Online and Offline Feature Computation Architecture
The Two-Pipeline Architecture
Temporal features require different computation strategies based on freshness requirements. Offline pipelines (batch) compute features over large windows (30-day averages, historical aggregations) on a schedule. Online pipelines (streaming) compute features in real-time from event streams. The feature store serves both, providing unified access regardless of computation path.
Architecture Pattern: Batch pipeline computes historical baselines nightly. Streaming pipeline updates short-window aggregations (hourly counts) in real-time. Serving layer joins both at inference time.
Offline Pipeline
Batch jobs run on data warehouses (Spark, BigQuery) processing full historical data. Compute 30-day averages, 90-day maximums, lifetime statistics. Output writes to feature store. Runs daily or hourly depending on freshness needs. Advantages: full data access, complex computations, no latency constraints. Disadvantages: features are stale until next batch run.
Online Pipeline
Streaming jobs process events in real-time (Kafka, Flink, Spark Streaming). Maintain sliding window state: increment counts on new events, decrement when events age out. Advantages: features reflect activity from seconds ago. Disadvantages: limited to incremental computations, state management complexity, higher operational cost.

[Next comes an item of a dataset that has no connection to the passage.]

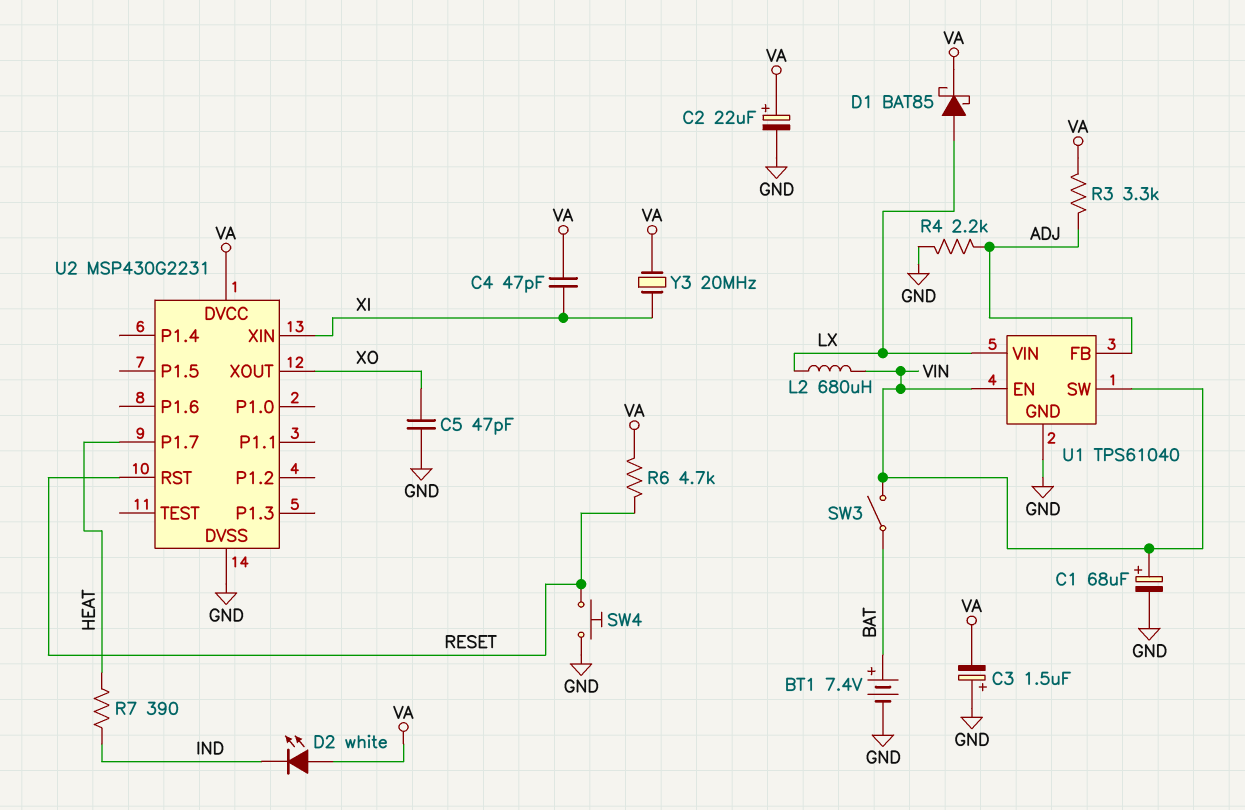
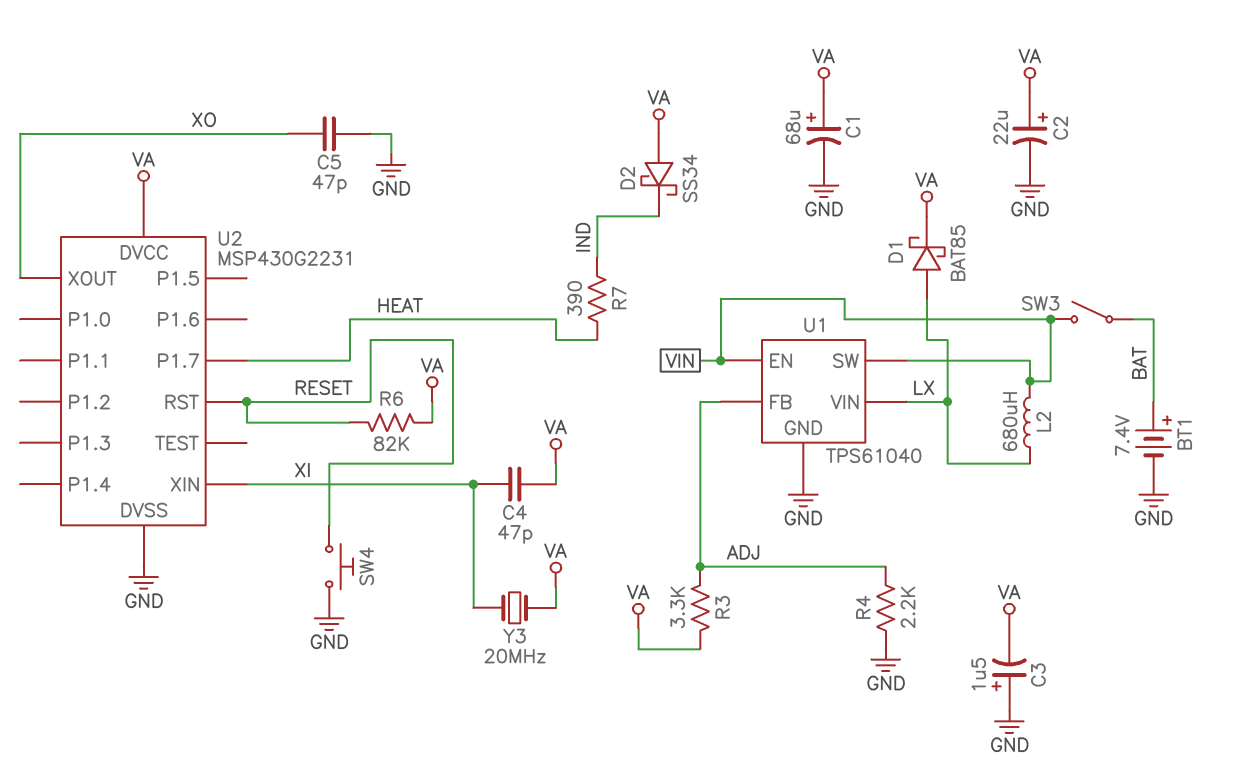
C1: 68uF (plus VIN, minus GND) -> 68uF (plus VA, minus GND)
D2: LED white (A VA, K IND) -> schottky SS34 (A VA, K IND)
R6: 4.7k (RESET, VA) -> 82k (RESET, VA)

Hybrid Strategy: Use batch for stable baseline features (30-day average). Use streaming for recent activity (1-hour count). At inference, fetch both and compute ratios (current_hour / baseline_30d) for velocity detection.
Consistency Challenges
Ensure batch and streaming compute features identically. Code divergence causes training-serving skew. Solutions: shared feature definitions, unit tests validating equivalence, periodic reconciliation comparing batch-computed and streaming-computed values for the same time windows.